J'en arrive aux contradictions entre le nouvel article 12 bis et
l'article 5 de la directive 98/44 CE. Selon cette dernière,
lorsqu'on a trouvé la fonction d'un gène et qu'il se trouve hors
de sa situation naturelle, il peut faire l'objet d'un brevet. De plus, il est
ajouté que la revendication d'un brevet sur la séquence du
gène en tant que telle est légitime. La loi française,
quant à elle, déclarait qu'un brevet dérivé de la
séquence du gène peut être légitime, en revanche en
tant que telle la connaissance du gène doit rester libre pour pouvoir
réaliser tout ce qui n'a pas été prévu par le
premier breveté. Cette position est scientifiquement juste. En
effet, l'idée selon laquelle un gène n'a qu'une fonction est
scientifiquement fausse : un gène a une très grande
quantité de fonctions. Un inventeur peut isoler un gène, en
trouver une fonction importante, fabriquer un médicament, par exemple
une protéine recombinante et demander, à mon avis
légitimement, une propriété industrielle sur cette
invention. En revanche, qu'il en arrive à considérer que le
gène en lui-même, ou la séquence du gène, est un
objet brevetable pour toute utilisation possible, même celle dont la
plausibilité n'a pas été établie par le premier
breveté, n'est pas légitime et me semble contraire à
l'intérêt bien compris des biotechnologies.
La situation est difficile, parce qu'en 1998, cette directive a
été votée notamment avec l'appui soutenu de la France.
Cela ne la met, d'ailleurs, pas dans une position facile lors de ces
discussions avec la Commission de Bruxelles pour la renégociation de
cette directive. Aujourd'hui, elle n'a été transposée que
par six pays et donc pas par les neuf autres, ce qui montre l'extraordinaire
réticence des Etats. Parmi ceux n'ayant pas procédé
à la transposition, au moins deux sont sur la même longueur
d'onde, à savoir l'Allemagne et la France. L'idée selon laquelle
cette directive n'est pas bonne me semble aujourd'hui gagner du terrain. Tout
travail législatif laissant ouverte la possibilité de
préciser la signification ou de réviser la directive me semble
extrêmement bénéfique.
Vous m'avez également demandé de m'exprimer sur le transfert
d'embryons
post mortem
. Le Comité d'Ethique en a
été saisi et a raisonné de la manière suivante. Une
femme décide avec son conjoint d'avoir un enfant, le conjoint meurt.

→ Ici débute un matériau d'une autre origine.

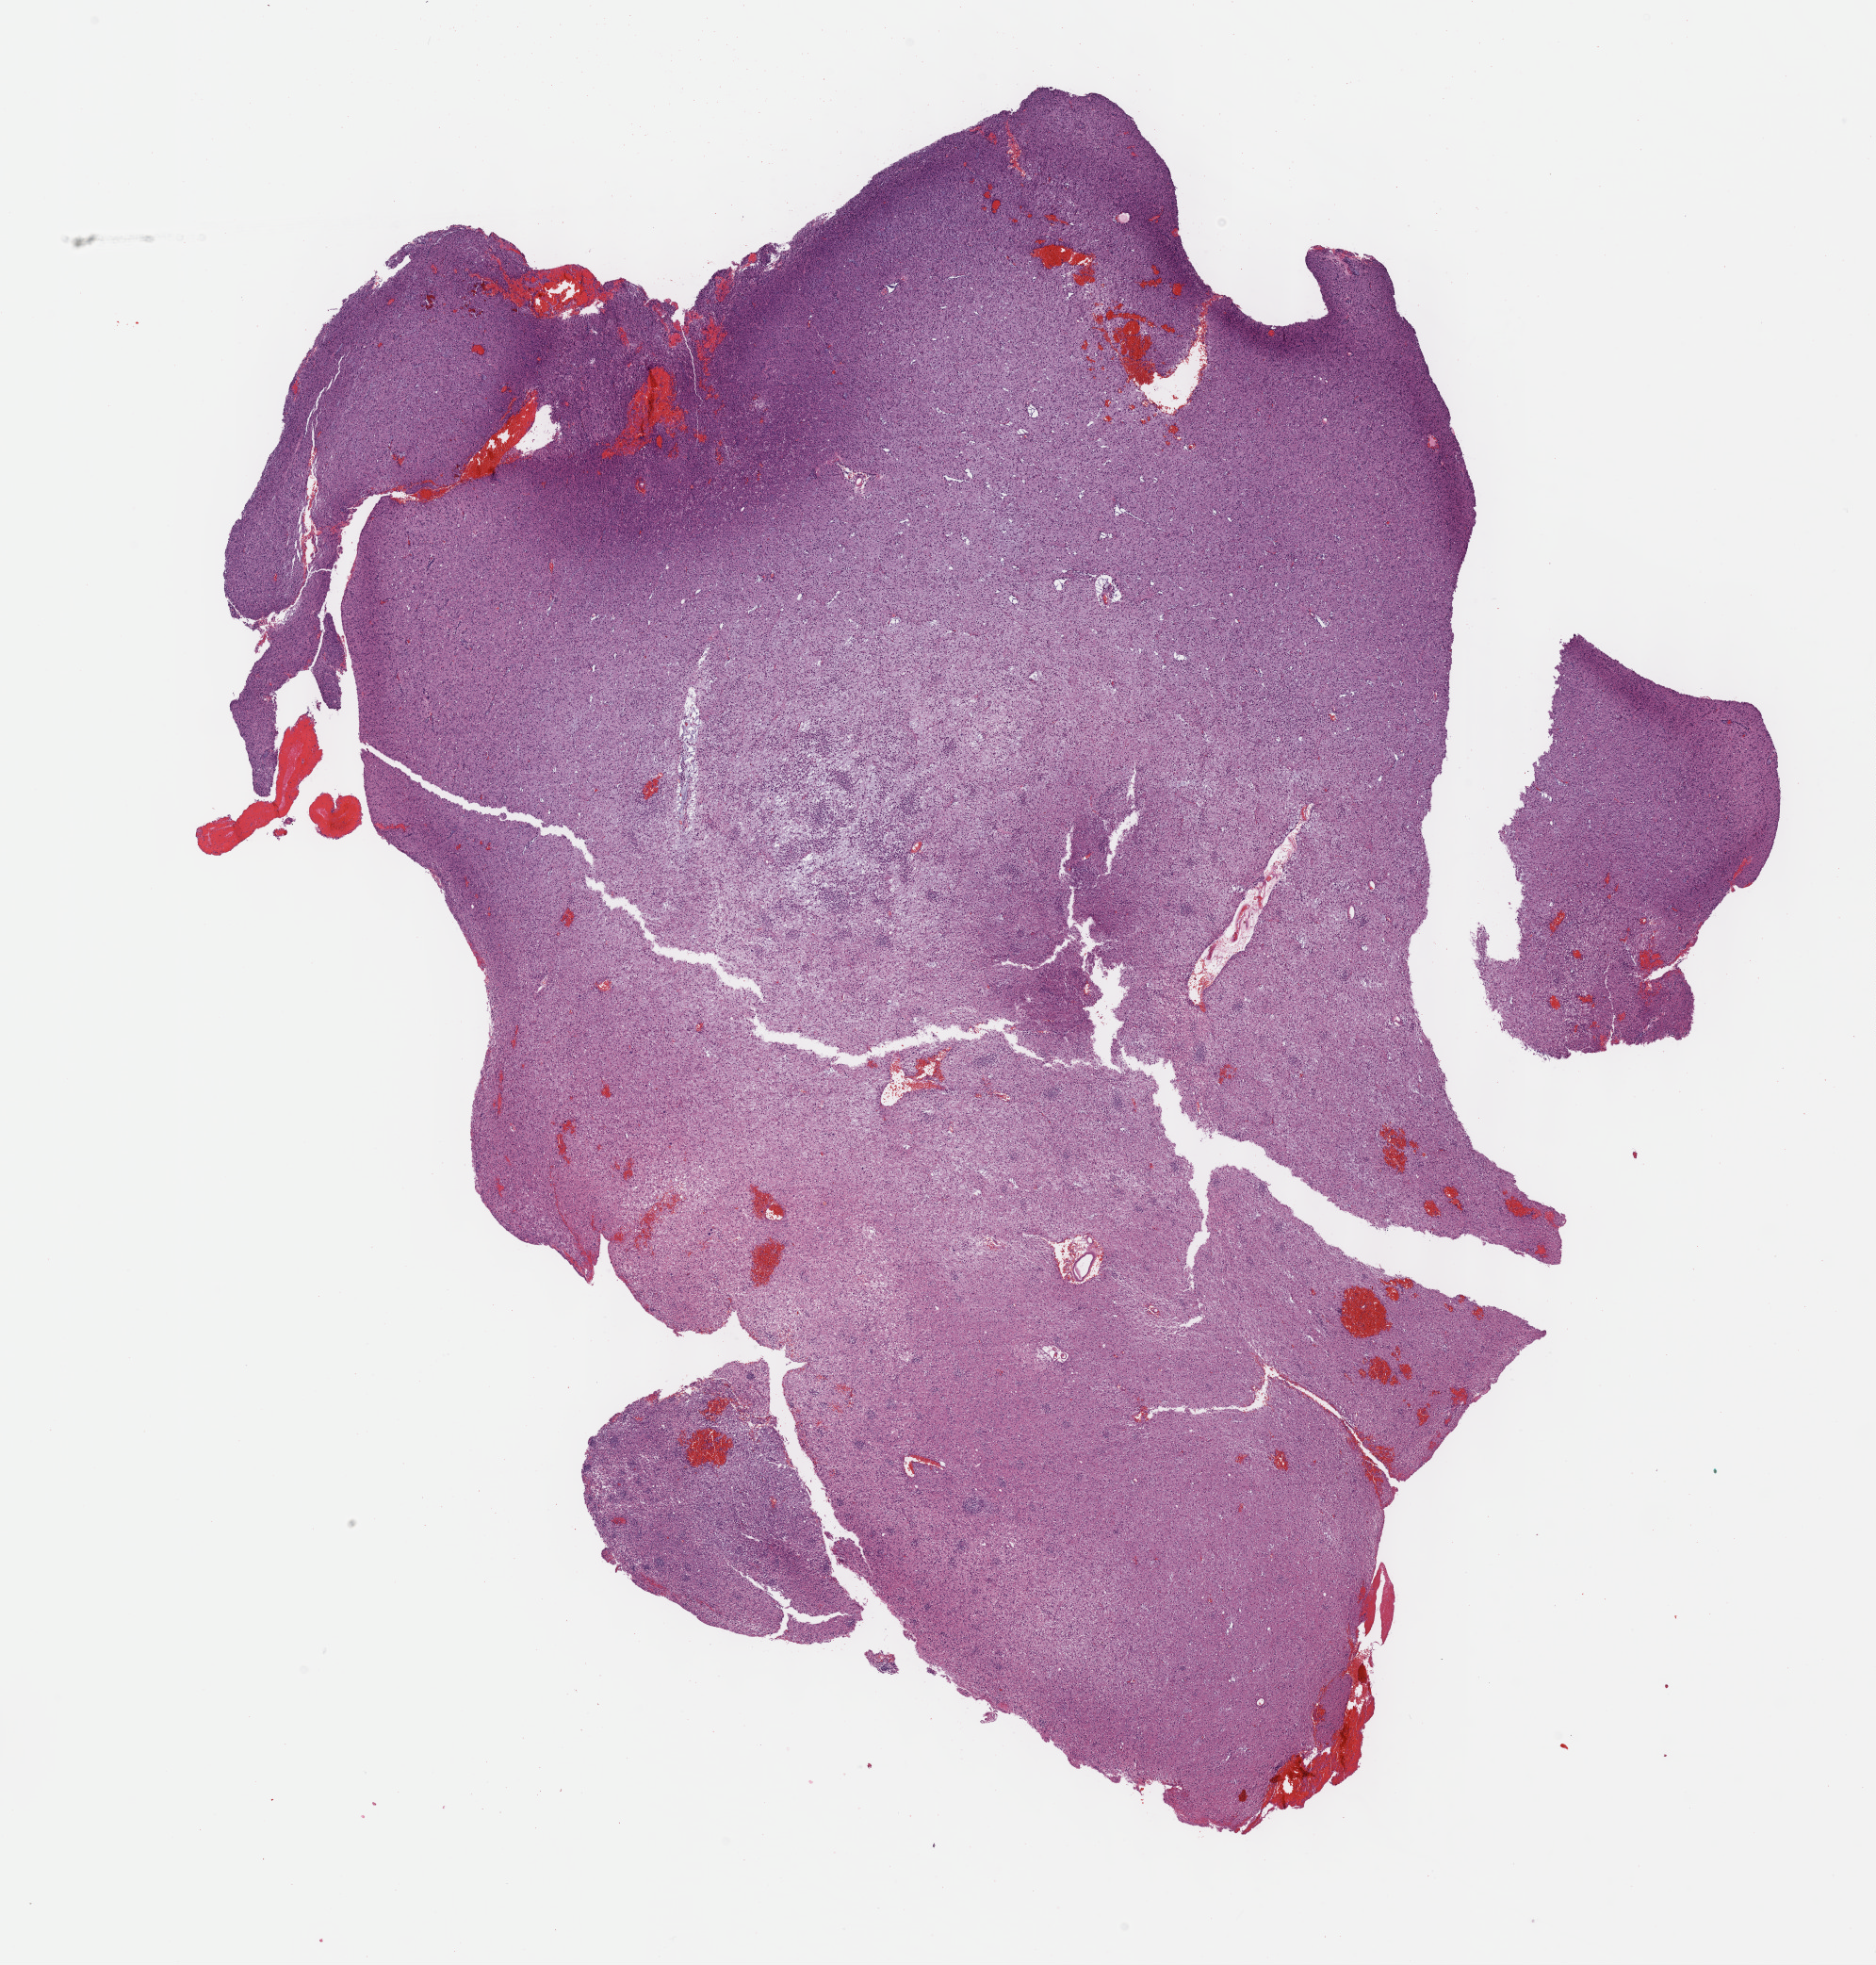
Whole-slide histology image, H&E — whole scanned area (about 16.1 x 16.9 mm) shown as a low-resolution overview; formalin-fixed paraffin-embedded (FFPE) diagnostic section; sample: primary tumour, brain. Male patient; age at initial diagnosis 67 years. Histologic grade: G3 (poorly differentiated).
Diagnosis: Mixed glioma. Laterality: right.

Cette femme, dans un premier temps, n'a pas effectué son deuil et n'a
pas une idée très claire de son existence probable si elle
décide d'avoir cet enfant. Il faut empêcher, ici, tout acte
précipité. Toutes les dispositions doivent également
être prises pour permettre à cette femme d'avoir un commerce
intellectuel lui permettant de faire son deuil, de comprendre
l'intérêt de l'enfant à naître, le sien et
d'envisager d'avoir un nouvel enfant de l'amour avec un père vivant.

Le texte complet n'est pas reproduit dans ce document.